# Morgan 41oi



## jwicw (Jan 31, 2010)

Hello, I am starting a search for a Morgan 41 oi for summer live aboard in NJ and eventual trips down icw for winters. The pre 416 seem to have lower mast clearance (and worse sailing capability) that has been mentioned as a plus for icw. Also some boats have been repowered with yanmars while others rebuilt. I assume repower is generally better? Any info would be appreciated or direction to old threads that already cover this. Thanks for your time - John


----------



## CaptainForce (Jan 1, 2006)

John, None of the Morgan 41 OIs, even the "tall rigs", will have any problems with clearance on the ICW with the 65' fixed bridge minimum. Of course the 56' Julia Tuttle bridge in Miami and the 55' Cape may canal bridges would be challenges for all the sloop rigs, but passible with my 413 ketch rig. You may wish to look at the Morgan owners group on Yahoo,- some current boat up for sale and a good knowledge source. We've been cruising and living aboard Morgan Out Islands since 1973,- be careful, it can be terminal! 'take care and joy, aythya crew


----------



## jwicw (Jan 31, 2010)

*Thanks for the info*

If you had a choice of any morgan 41 oi which would you pick. Under average conditions how long does an inboard last. What are common flaws /weaknesses I should look for when checking a 41?
Thanks again- John


----------



## CaptainForce (Jan 1, 2006)

There are many different layouts with varied berth and galley arrangements. We raised to children aboard and enjoyed the separate walkover with the aft cabin for our children. I continue to enjoy my 413 ketch, but nothing about it is essential to our use. I definitely think the 415 and 416 models with the hull-deck joint raised to the toe rail where it is less vulnerable is a good choice, but I've had no damage. Several cautions for shopping: Look for corrosion at the base of the mast where the aluminum mast sits on the steel step. Inspect the back up plate for the forestay at the bow in the chain locker & look for any sign of separation.
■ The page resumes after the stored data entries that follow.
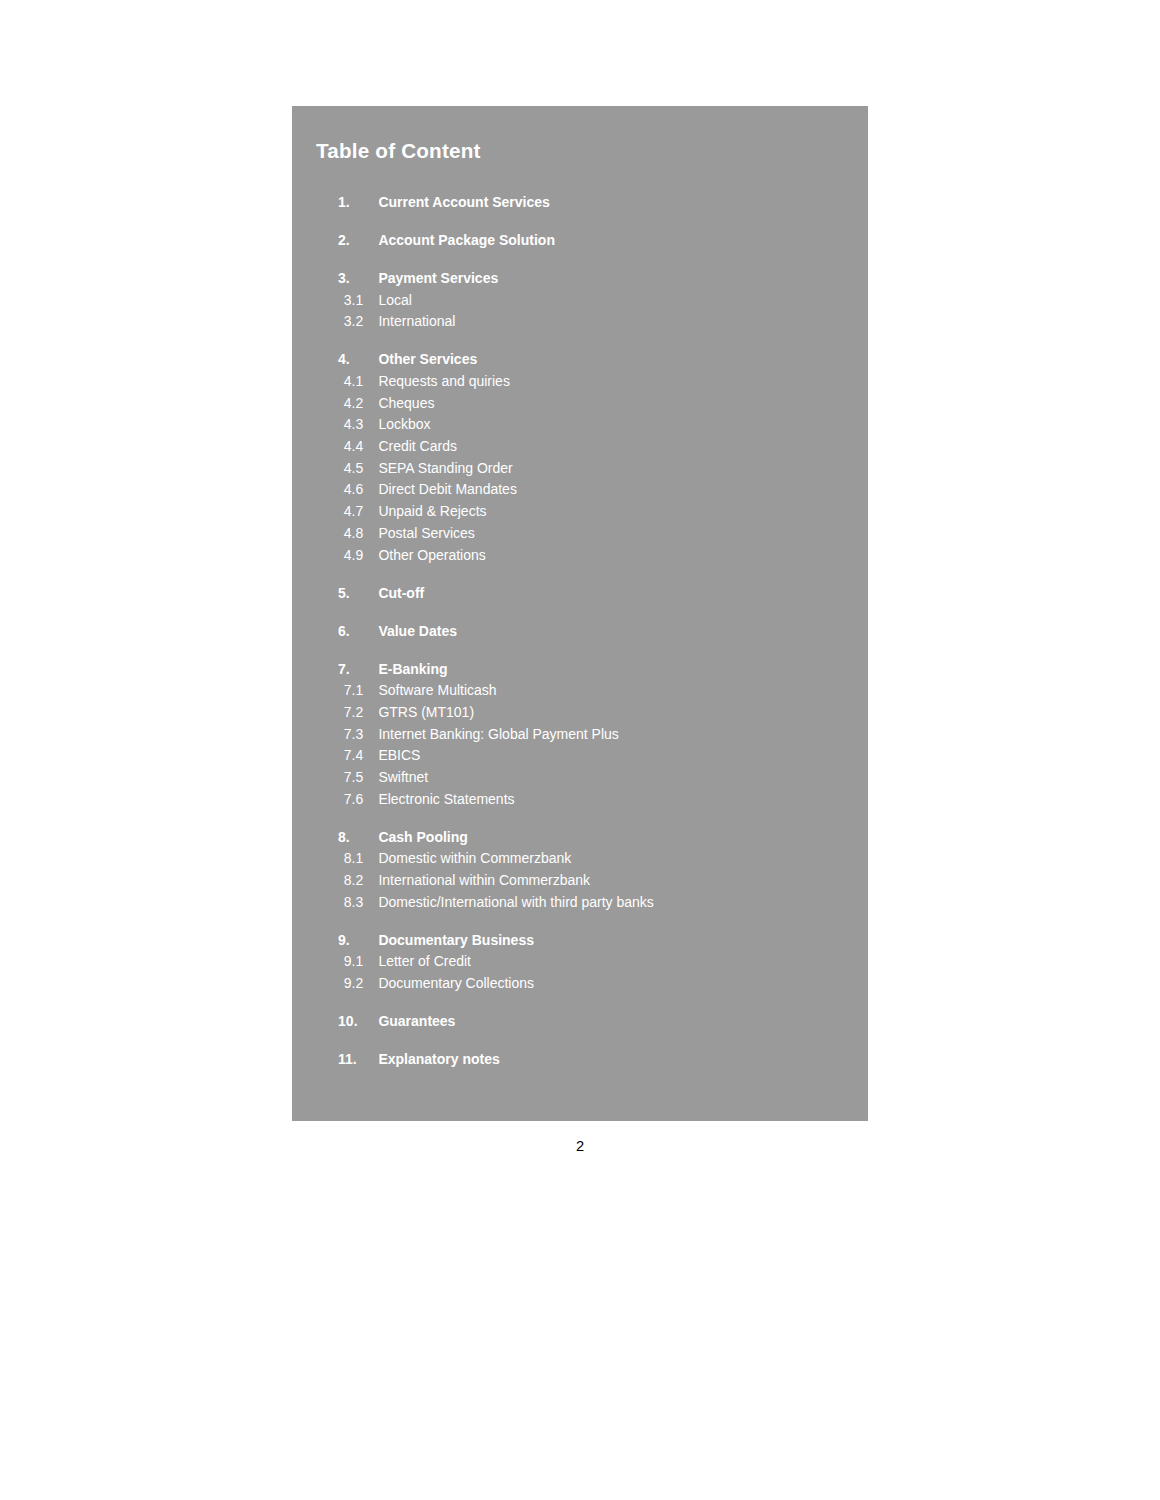Table of Content
1. Current Account Services
2. Account Package Solution
3. Payment Services
3.1 Local
3.2 International
4. Other Services
4.1 Requests and quiries
4.2 Cheques
4.3 Lockbox
4.4 Credit Cards
4.5 SEPA Standing Order
4.6 Direct Debit Mandates
4.7 Unpaid & Rejects
4.8 Postal Services
4.9 Other Operations
5. Cut-off
6. Value Dates
7. E-Banking
7.1 Software Multicash
7.2 GTRS (MT101)
7.3 Internet Banking: Global Payment Plus
7.4 EBICS
7.5 Swiftnet
7.6 Electronic Statements
8. Cash Pooling
8.1 Domestic within Commerzbank
8.2 International within Commerzbank
8.3 Domestic/International with third party banks
9. Documentary Business
9.1 Letter of Credit
9.2 Documentary Collections
10. Guarantees
11. Explanatory notes
2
Inspect the rudder for a hairline crack showing delamination of the port & starboard halves (good to lay a tab of fiberglass on this seam at some time even without a current problem). Some deck soft spots can be a negative, but they are cosmetic and not a structural problem. Port leaks have been a problem for boats that have not been well maintained. Many other cautions that would be common to any used vessel and subject to survey. Good luck, take care and joy, Aythya crew


----------



## evasion (Nov 21, 2006)

414 also as higher hull to deck join


----------



## barrettkellen (Feb 11, 2010)

I need some information about the boats you run can you provide information about it how to run these many number of boats how to maintain them.


----------



## jwicw (Jan 31, 2010)

*Insurance for 41 oi*

Can anyone give an approximate cost to insure a 41


----------



## CaptainForce (Jan 1, 2006)

jwicw said:


> Can anyone give an approximate cost to insure a 41


The cost factor that is greatest seems to be location rather than length and, of course, surveyed value. Insurance in hurricane prone areas will easily be double the cost compared to a more protected place. For an old vessel insured in Florida the cost of full hull coverage can be as much as ten percent of the average market value of the boat. 'take care and joy, Aythya crew


----------